Well. I had sexytime on my 19th birthday, and it was the day i concieved, unintentionally though lol.
I wasnt with my OH at the time, we had gone on a little break but were still seeing each other regully (still loved one another a fair bit lol) and we got back together a month or so after we found out.
I told my mum the same day i found out. She instantly told me to book an abortion. I totally wasnt exspecting this, and so i did :/ even though i didnt know what i wanted.
I left it a few weeks before i told my dad. He said, and these are his actual words "That means i have to go and buy a really big teddy bear now".. in other words, he was over the moon about it, and wanted me to keep it..
but i told him i didnt know what i was doing yet. me and OH had been going through pros and cons for ages.
It got to the day where i was meant to go and get it terminated, i was around 11weeks.

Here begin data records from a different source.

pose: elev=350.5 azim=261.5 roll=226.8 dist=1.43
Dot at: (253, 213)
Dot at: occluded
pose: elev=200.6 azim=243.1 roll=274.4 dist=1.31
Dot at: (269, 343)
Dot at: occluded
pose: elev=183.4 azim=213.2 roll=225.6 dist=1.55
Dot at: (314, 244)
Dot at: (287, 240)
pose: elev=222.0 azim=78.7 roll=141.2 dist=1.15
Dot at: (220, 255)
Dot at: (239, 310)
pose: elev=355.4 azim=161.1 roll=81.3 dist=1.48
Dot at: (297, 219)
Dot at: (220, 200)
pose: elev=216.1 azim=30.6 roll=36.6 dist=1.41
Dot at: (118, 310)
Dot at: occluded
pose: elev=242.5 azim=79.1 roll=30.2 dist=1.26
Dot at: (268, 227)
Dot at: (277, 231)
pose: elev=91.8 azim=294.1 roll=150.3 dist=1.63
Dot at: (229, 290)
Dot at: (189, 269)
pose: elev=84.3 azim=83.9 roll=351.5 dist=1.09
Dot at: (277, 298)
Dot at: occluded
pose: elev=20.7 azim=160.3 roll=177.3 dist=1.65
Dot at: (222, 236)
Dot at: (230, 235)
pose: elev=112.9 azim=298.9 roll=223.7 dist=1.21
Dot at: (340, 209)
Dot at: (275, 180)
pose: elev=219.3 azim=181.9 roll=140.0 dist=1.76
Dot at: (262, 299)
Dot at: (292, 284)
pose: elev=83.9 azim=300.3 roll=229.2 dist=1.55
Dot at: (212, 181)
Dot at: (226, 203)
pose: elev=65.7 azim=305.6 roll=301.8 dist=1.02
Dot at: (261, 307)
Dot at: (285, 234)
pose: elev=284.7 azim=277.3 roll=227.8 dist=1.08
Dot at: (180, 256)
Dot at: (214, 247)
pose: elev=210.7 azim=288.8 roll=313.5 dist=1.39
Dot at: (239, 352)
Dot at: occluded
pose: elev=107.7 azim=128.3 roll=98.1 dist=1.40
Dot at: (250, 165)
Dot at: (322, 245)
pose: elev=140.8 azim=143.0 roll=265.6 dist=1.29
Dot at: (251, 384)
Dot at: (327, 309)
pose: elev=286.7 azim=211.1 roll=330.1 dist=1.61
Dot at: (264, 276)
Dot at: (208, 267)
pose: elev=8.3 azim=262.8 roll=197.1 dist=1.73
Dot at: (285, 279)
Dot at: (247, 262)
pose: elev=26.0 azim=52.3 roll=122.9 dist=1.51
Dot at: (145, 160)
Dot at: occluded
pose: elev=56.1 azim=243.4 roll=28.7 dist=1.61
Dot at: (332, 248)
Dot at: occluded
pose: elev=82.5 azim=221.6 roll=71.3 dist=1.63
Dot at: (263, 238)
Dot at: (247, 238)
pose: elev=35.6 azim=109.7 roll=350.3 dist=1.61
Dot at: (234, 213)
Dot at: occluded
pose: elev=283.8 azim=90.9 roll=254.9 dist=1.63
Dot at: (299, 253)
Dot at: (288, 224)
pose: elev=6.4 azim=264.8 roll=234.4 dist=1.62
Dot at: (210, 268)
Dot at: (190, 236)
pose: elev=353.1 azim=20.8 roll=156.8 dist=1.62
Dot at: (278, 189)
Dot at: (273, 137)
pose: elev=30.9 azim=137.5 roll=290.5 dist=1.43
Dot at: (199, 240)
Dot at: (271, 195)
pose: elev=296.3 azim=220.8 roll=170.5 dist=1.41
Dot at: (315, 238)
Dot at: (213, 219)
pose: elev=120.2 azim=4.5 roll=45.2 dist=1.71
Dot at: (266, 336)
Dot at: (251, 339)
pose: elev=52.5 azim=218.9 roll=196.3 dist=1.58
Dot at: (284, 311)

i got into the ward. Looked at all the other girls around me (through my masses of tears) and said to myself.. how can so many people take so many lives in one day???..
i walked out and told OH to take me home.. we did decide to rebook when we got home.. but i said to myself no you know damn well that isnt what you want. and a few days later. (after some serious councelling too) i managed to tell my OH i wanted to keep it and start a future together. his words were pretty much wer "okayy...I love you for telling me the truth finally.. " he must have known that i wanted to keep it.
My mum wasnt happy but she respected my decision. My dad was over the moon.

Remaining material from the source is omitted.